Manda Butler, animal care manager of mammals at the Cameron Park Zoo in Waco, said she is a natural mother to anyone or anything, especially anything helpless and defenseless. She said her mothering tendencies were pushed to the limit in 2011 when she became a surrogate mother to two Sumatran tiger cubs less than an hour after their birth.
When the cubs’ mother, Maharani, had reached her due date, Butler said she and her staff were all on “birth watch,” monitoring her closely for behavioral changes that indicated she was ready to deliver. While watching the tiger through closed-circuit TV, she noticed Maharani become very nervous and agitated as she went into labor. When Indah, her first female cub was born, Butler said that Maharani’s initial reaction to the first cub was not good.
“She was hesitant about the noises her cub was making. Sometimes first-time moms don’t react well,” she said. “Maharani was ‘plucking’ at the cub with tiny bites, and would not lay down with it. She didn’t carry it properly by the nape of the neck, either.”

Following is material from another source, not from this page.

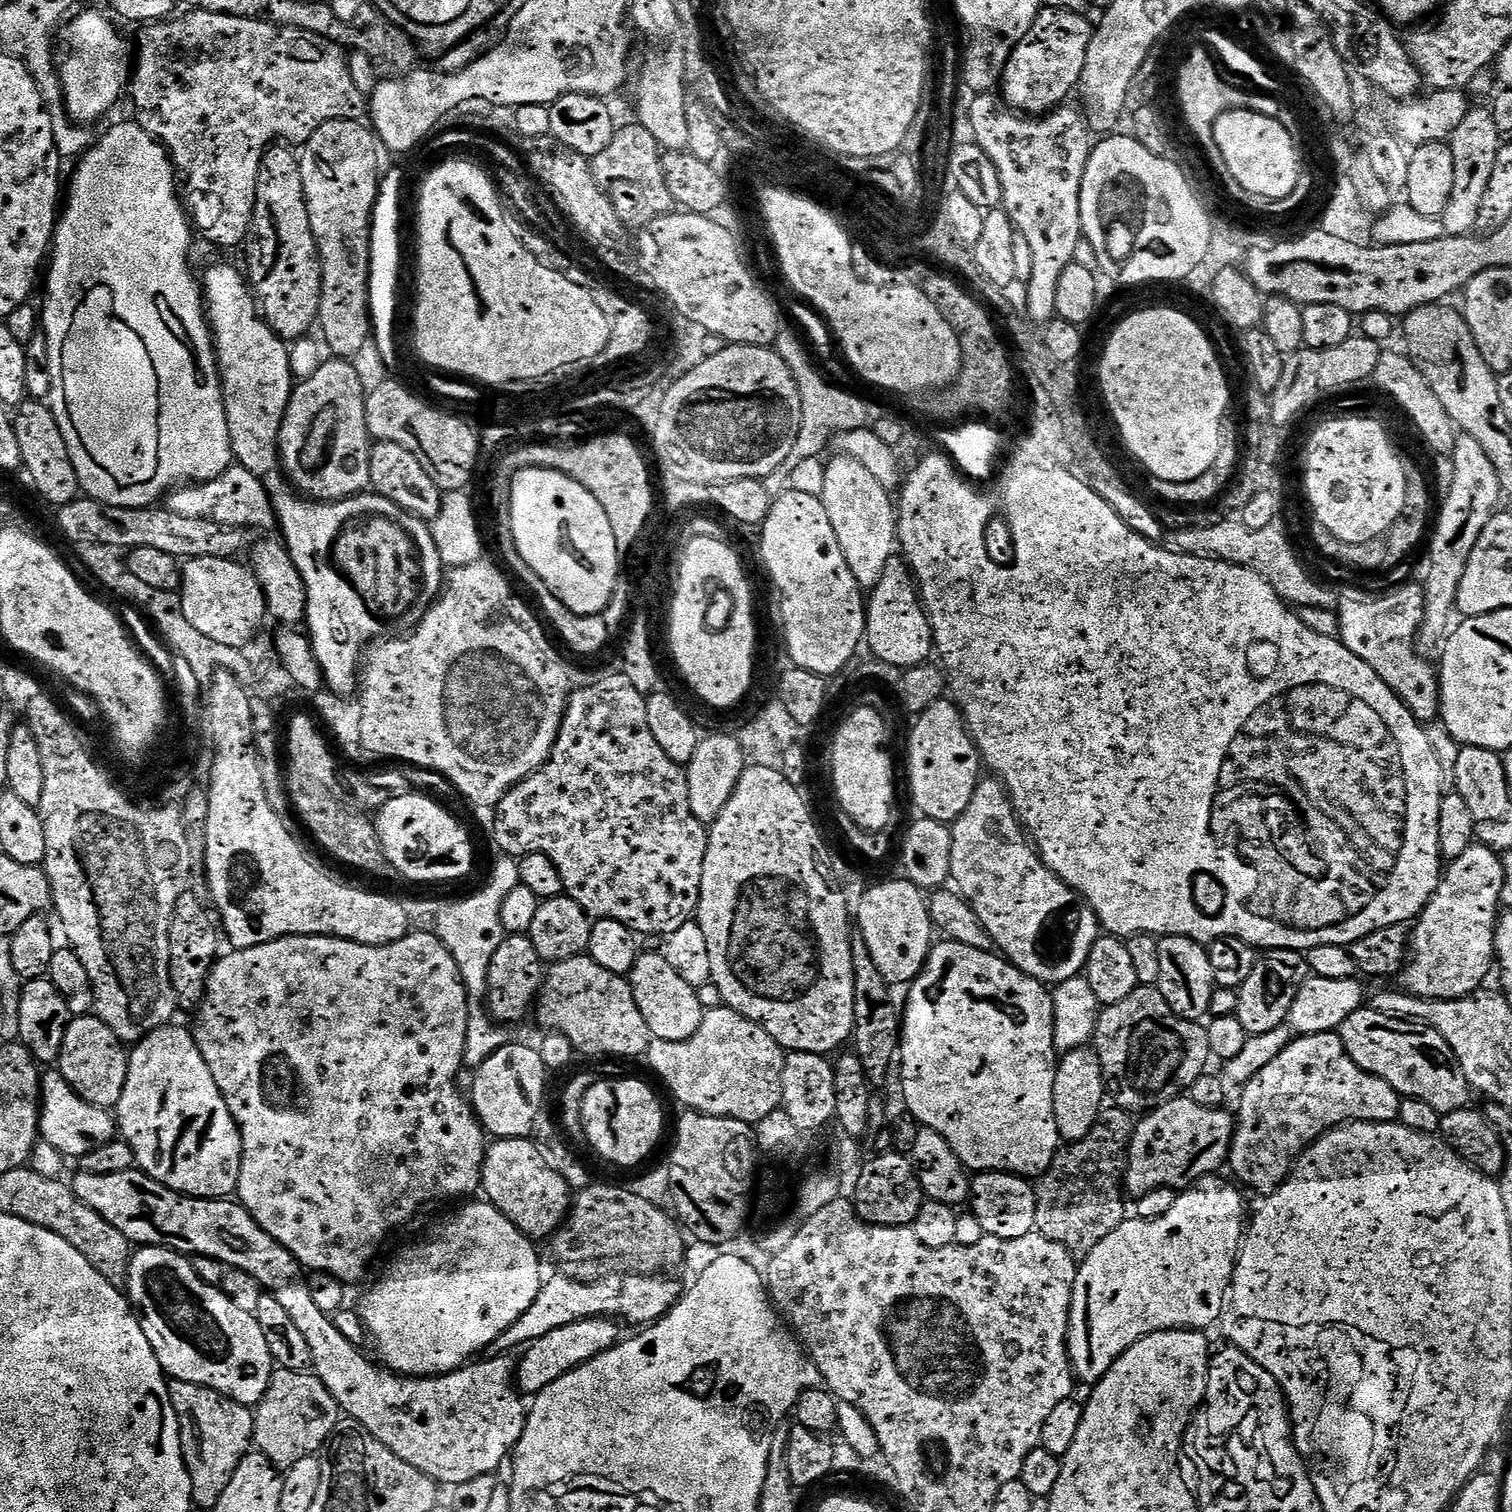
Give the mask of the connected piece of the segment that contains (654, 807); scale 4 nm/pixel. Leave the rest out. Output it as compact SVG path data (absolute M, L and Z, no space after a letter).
M623 674L617 676L604 676L601 680L596 680L593 684L588 684L585 688L580 688L571 693L568 698L568 705L564 711L564 717L560 723L560 729L557 732L557 738L552 746L552 752L548 755L548 760L536 772L531 772L524 780L518 782L508 791L504 797L500 799L499 804L494 809L496 821L492 824L492 836L496 839L496 844L501 849L501 853L507 854L513 858L524 856L528 852L544 852L546 858L550 858L550 862L554 862L554 866L558 866L558 874L562 874L562 882L564 883L564 891L567 896L574 898L574 902L578 902L578 906L582 906L582 910L587 912L589 916L596 920L613 920L614 922L622 922L622 926L626 926L630 931L644 936L661 936L661 938L670 937L676 930L681 929L682 925L691 921L696 914L696 907L700 905L700 887L702 886L702 866L706 862L706 850L708 849L708 833L709 829L698 818L694 818L694 810L690 810L690 790L688 789L688 774L681 765L675 764L667 754L662 751L662 746L658 746L654 734L650 734L650 721L646 718L646 696L639 693L634 688L633 683Z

Butler and her staff watched Maharani pick the female cub up, place her in another stall, and leave her, a sure indicator that the cub was not wanted. They immediately intervened to care for her and discovered that she had a small puncture wound on her neck, which required even more attention and care. “We were concerned about the cub’s breathing, too,” she said.

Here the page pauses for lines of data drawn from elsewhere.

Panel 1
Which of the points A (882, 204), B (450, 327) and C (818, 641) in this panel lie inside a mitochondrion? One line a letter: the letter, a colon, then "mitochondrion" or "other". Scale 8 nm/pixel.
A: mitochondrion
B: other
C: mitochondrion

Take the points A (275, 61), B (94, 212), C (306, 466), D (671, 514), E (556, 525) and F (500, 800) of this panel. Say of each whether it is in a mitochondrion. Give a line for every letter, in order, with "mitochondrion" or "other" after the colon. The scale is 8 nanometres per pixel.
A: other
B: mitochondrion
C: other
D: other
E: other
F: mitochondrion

Knowing a second cub was on its way, Butler left two stalls open in case Maharani rejected it also. Fourteen hours later, she delivered her second cub, which Maharani also left in a stall by himself. On their next monitoring cycle, the staff found the second cub who was crying for attention, and Butler quickly stepped in with her staff to care for him.
Butler said that Maharani may have rejected her cubs because of the “inherent stressors” in any zoo environment, especially for first-time moms. “Though zoo staff does everything to mitigate these stressors, there are sometimes unknown triggers that are unpreventable,” she said.
Butler explained that in such cases as these, the staff will care for the cubs with the intent of reintroducing them to their mother once they are stable. Because Indah had the puncture wound that required constant care, she decided to keep Bugara out with her as well so that they could be cared for at the same time.
“There are a lot of us here who have a heart for animals,” Butler said. “It takes more than a village to raise two baby tiger cubs.” She and four other keepers gave them 24-hour round-the-clock care, rotating shifts to stay with the cubs overnight. “Me and one other keeper did three straight days of bottle feeding, rotating every four hours,” she said. Butler explained that not every keeper had the training to do the bottle feeding at the time. “The cubs’ sucking instinct wasn’t very strong, and we didn’t want them to aspirate (choke on too much milk).”
After the first two weeks, the cubs no longer required constant watch. At two and a half weeks, Butler and her staff members still rotated sleeping with the cubs to give them their regular four-hour feedings, but they began to gradually increase the time between feedings. “A couple of us found it was easier to take the night shift with them,” she said. “I did midnight to 9 a.m. I would go home and be with my family, take a nap, then go do it all over again.”
When the cubs were two months old, Butler introduced them to the tiger exhibit where Maharani and the cubs’ father lived. Maharani continued to ignore her cubs, though the father indicated interest in them by “chuffing at them, a sound almost like a purr, but more like a whoosh,” said Butler. Although the cubs could not be placed back with Maharani, they still became well socialized to both the adult tigers and to human zoo visitors.
At four months old, the cubs were moved to a night barn where they were allowed to become more independent, sleeping through the night without the staff present. At six months, Butler and her staff slowly began to let go of their young wards. They began training the cubs through a wire mesh, gradually distancing themselves from the cubs so they could survive on their own. They also began rotating the cubs in the tiger exhibit for visitors to watch.
Although Butler and her staff reared the cubs using the best scientific methods, she said, “It is always better for cubs to be raised by their natural mother whenever possible. We don’t advocate hand rearing. Nobody can be as good a mom as the female tiger herself can be. These are powerful, formidable animals; those instincts are there forever. There is a lot of scientific training required to foster their natural traits while managing them in captivity.”
While Butler is passionate about educating the public on animal husbandry and species conservation, she admitted, “I have my own 12-year-old son, but the cubs began to feel like my own children. As much as I tried not to anthropomorphize them, I still celebrated their milestones, like when they took their first steps and when they were weaned. Indah was always independent; she liked to explore, but Bugara stuck by my side. He was my ‘big boy.’ You can’t help but fall in love with them.”